Orchestration: The Agent Loop

Orchestration is the control logic that ties perception, reasoning, action, and memory together into a continuous loop. The agent loop follows a consistent pattern regardless of framework.

The basic agent loop works as follows:

  1. Receive input from user or trigger
  2. Load relevant memory and context
  3. Send to LLM with system prompt, tools, and context
  4. Parse LLM response for tool calls or final answer
  5. Execute tool calls and collect results
  6. Feed results back to LLM if more reasoning is needed
  7. Store relevant information in memory
  8. Return final response to user

Error handling is critical in this loop. Tools fail, APIs time out, and LLMs occasionally produce malformed tool calls. A production agent needs retry logic, fallback behaviors, and guardrails to prevent runaway loops. OpenClaw handles this through its built-in orchestration engine, which includes configurable retry limits, timeout settings, and approval gates for sensitive actions.

For agents built from raw SDKs, implement a maximum iteration limit (typically 10-25 loops) and a timeout to prevent infinite loops when the agent cannot resolve a task.


Limitations and Tradeoffs

Building an AI agent from scratch involves significant tradeoffs that are important to understand before starting.

Cost: Every agent loop iteration costs money in API calls. A complex task that requires 10 tool calls and 5 reasoning steps can cost several dollars with frontier models. Monitor token usage carefully and set budget limits.

Reliability: LLMs are non-deterministic. The same input can produce different tool call sequences, which makes testing difficult. Agents occasionally hallucinate tool names, produce invalid JSON for tool inputs, or get stuck in loops.

Security: Agents that execute code, access APIs, or modify files create attack surfaces. Prompt injection, tool abuse, and unintended data access are real risks. Read the AI agent security guide before deploying any agent to production.

When not to build from scratch: If your use case is covered by an existing framework like OpenClaw, building from scratch adds development time without proportional benefit. Build from scratch only when you need custom orchestration logic that no framework supports, or when you need to minimize dependencies for a specific deployment environment.


Related Guides


Frequently Asked Questions

What programming language is best for building AI agents?

Python is the most common language for building AI agents due to its extensive ecosystem of AI libraries, SDK support from OpenAI and Anthropic, and frameworks like LangChain and CrewAI. TypeScript is a strong second choice, especially for web-integrated agents, and both OpenAI and Anthropic offer official TypeScript SDKs.

How long does it take to build an AI agent from scratch?

A minimal AI agent with a single tool can be built in under an hour using an SDK like OpenAI or Anthropic. A production-ready agent with multiple tools, memory, error handling, and orchestration typically takes 2 to 4 weeks. Using a framework like OpenClaw or LangChain significantly reduces development time compared to building everything from raw API calls.

Do I need to train my own LLM to build an AI agent?

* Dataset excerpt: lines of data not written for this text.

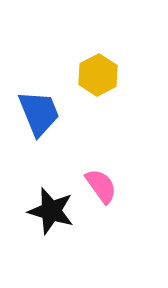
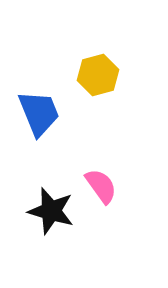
yellow hexagon: rotated 12 degrees clockwise
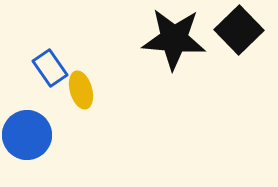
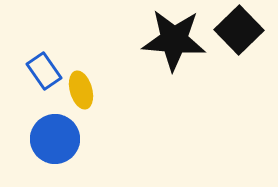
black star: moved 1 px down
blue rectangle: moved 6 px left, 3 px down
blue circle: moved 28 px right, 4 px down
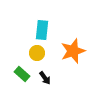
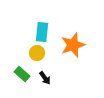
cyan rectangle: moved 2 px down
orange star: moved 6 px up
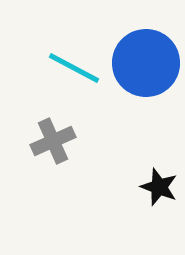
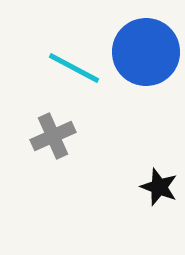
blue circle: moved 11 px up
gray cross: moved 5 px up
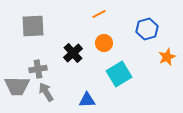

No. Most AI agents use existing foundation models like Claude, GPT-5, or open-source models through APIs. The agent layer handles orchestration, tool use, and memory on top of these models. Fine-tuning is only necessary for highly specialized domains where general models underperform.

What is the difference between an AI agent and a chatbot?

A chatbot responds to messages in a conversation. An AI agent can autonomously plan multi-step tasks, use external tools like APIs and databases, maintain persistent memory across sessions, and take actions in the real world. Agents operate in a loop of perception, reasoning, and action rather than simple request-response.

Can I build an AI agent without coding?

Yes, platforms like OpenClaw, Flowise, and Dify offer no-code or low-code agent building. OpenClaw lets you configure agents through YAML files and Markdown-based skill definitions without writing application code. However, custom tool integrations and complex orchestration logic typically require some programming.